Your assignment
Could you restate every entry word for word, minus the pictures?

(Items listed in a dataset)
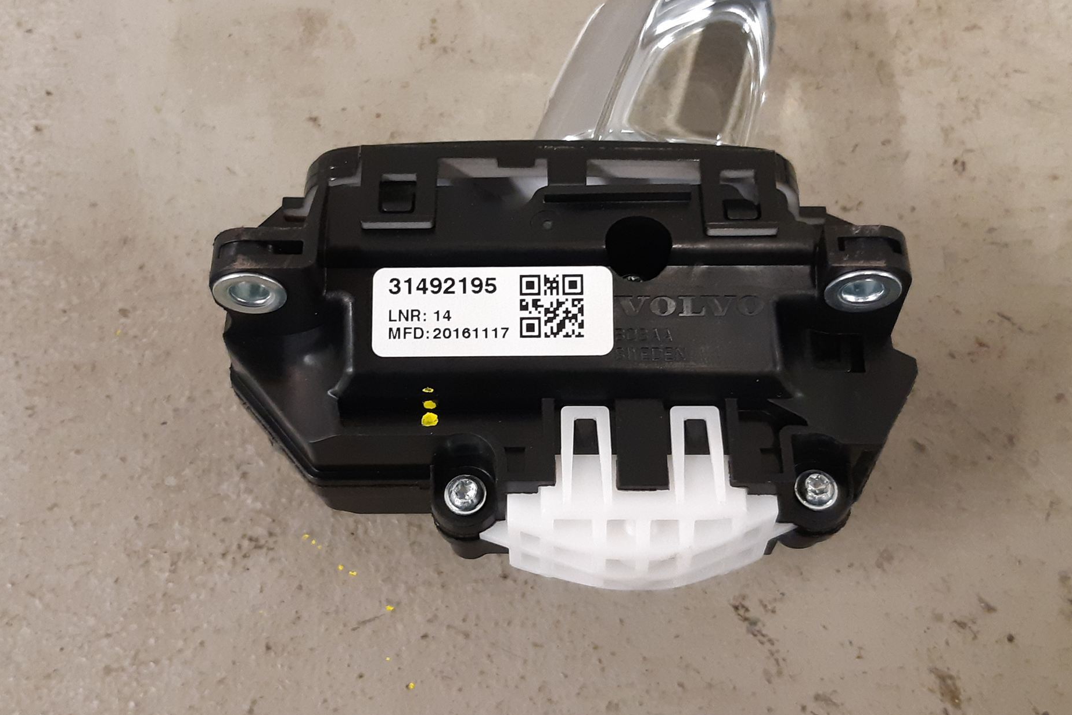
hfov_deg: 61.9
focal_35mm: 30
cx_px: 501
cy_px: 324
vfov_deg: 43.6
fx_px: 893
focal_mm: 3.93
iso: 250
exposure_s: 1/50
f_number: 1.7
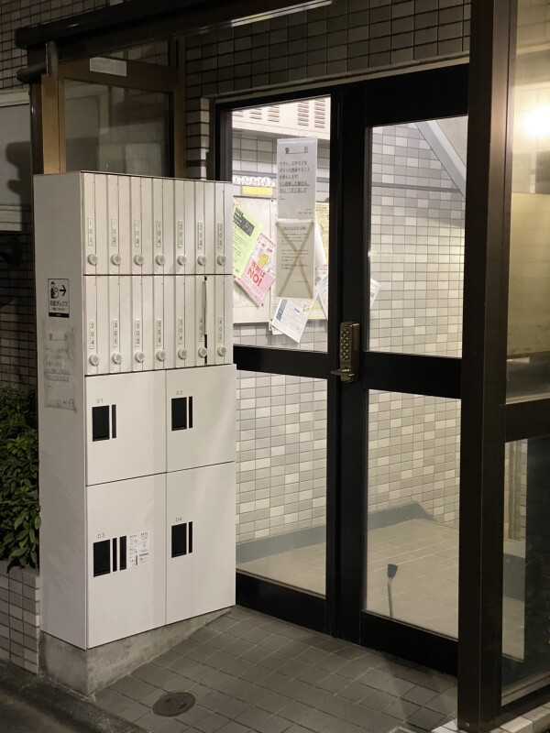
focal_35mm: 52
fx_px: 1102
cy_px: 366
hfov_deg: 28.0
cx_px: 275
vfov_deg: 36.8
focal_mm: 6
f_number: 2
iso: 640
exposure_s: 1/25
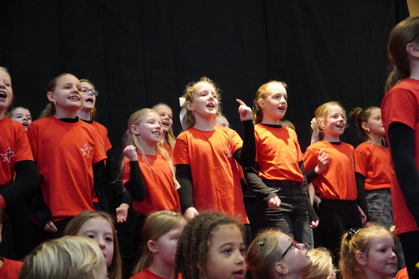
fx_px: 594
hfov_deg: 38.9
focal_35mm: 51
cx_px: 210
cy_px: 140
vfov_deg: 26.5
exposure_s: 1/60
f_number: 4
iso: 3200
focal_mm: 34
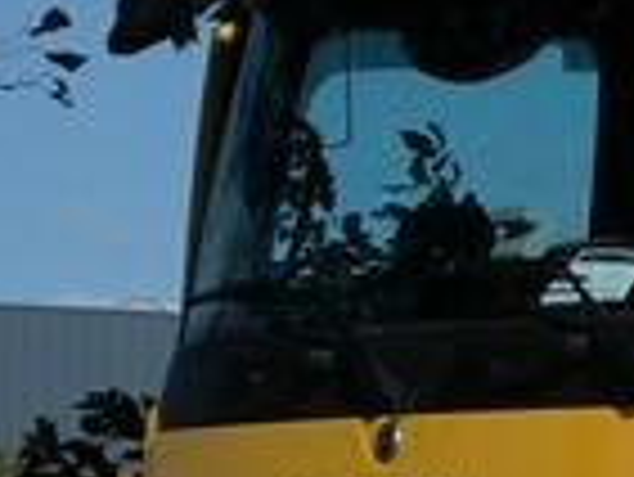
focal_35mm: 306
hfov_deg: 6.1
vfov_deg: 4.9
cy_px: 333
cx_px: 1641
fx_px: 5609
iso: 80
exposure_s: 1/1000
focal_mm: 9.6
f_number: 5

Your response
hfov_deg: 61.9
focal_35mm: 30
cx_px: 501
cy_px: 324
vfov_deg: 43.6
fx_px: 893
focal_mm: 3.93
iso: 250
exposure_s: 1/50
f_number: 1.7
focal_35mm: 52
fx_px: 1102
cy_px: 366
hfov_deg: 28.0
cx_px: 275
vfov_deg: 36.8
focal_mm: 6
f_number: 2
iso: 640
exposure_s: 1/25
fx_px: 594
hfov_deg: 38.9
focal_35mm: 51
cx_px: 210
cy_px: 140
vfov_deg: 26.5
exposure_s: 1/60
f_number: 4
iso: 3200
focal_mm: 34
focal_35mm: 306
hfov_deg: 6.1
vfov_deg: 4.9
cy_px: 333
cx_px: 1641
fx_px: 5609
iso: 80
exposure_s: 1/1000
focal_mm: 9.6
f_number: 5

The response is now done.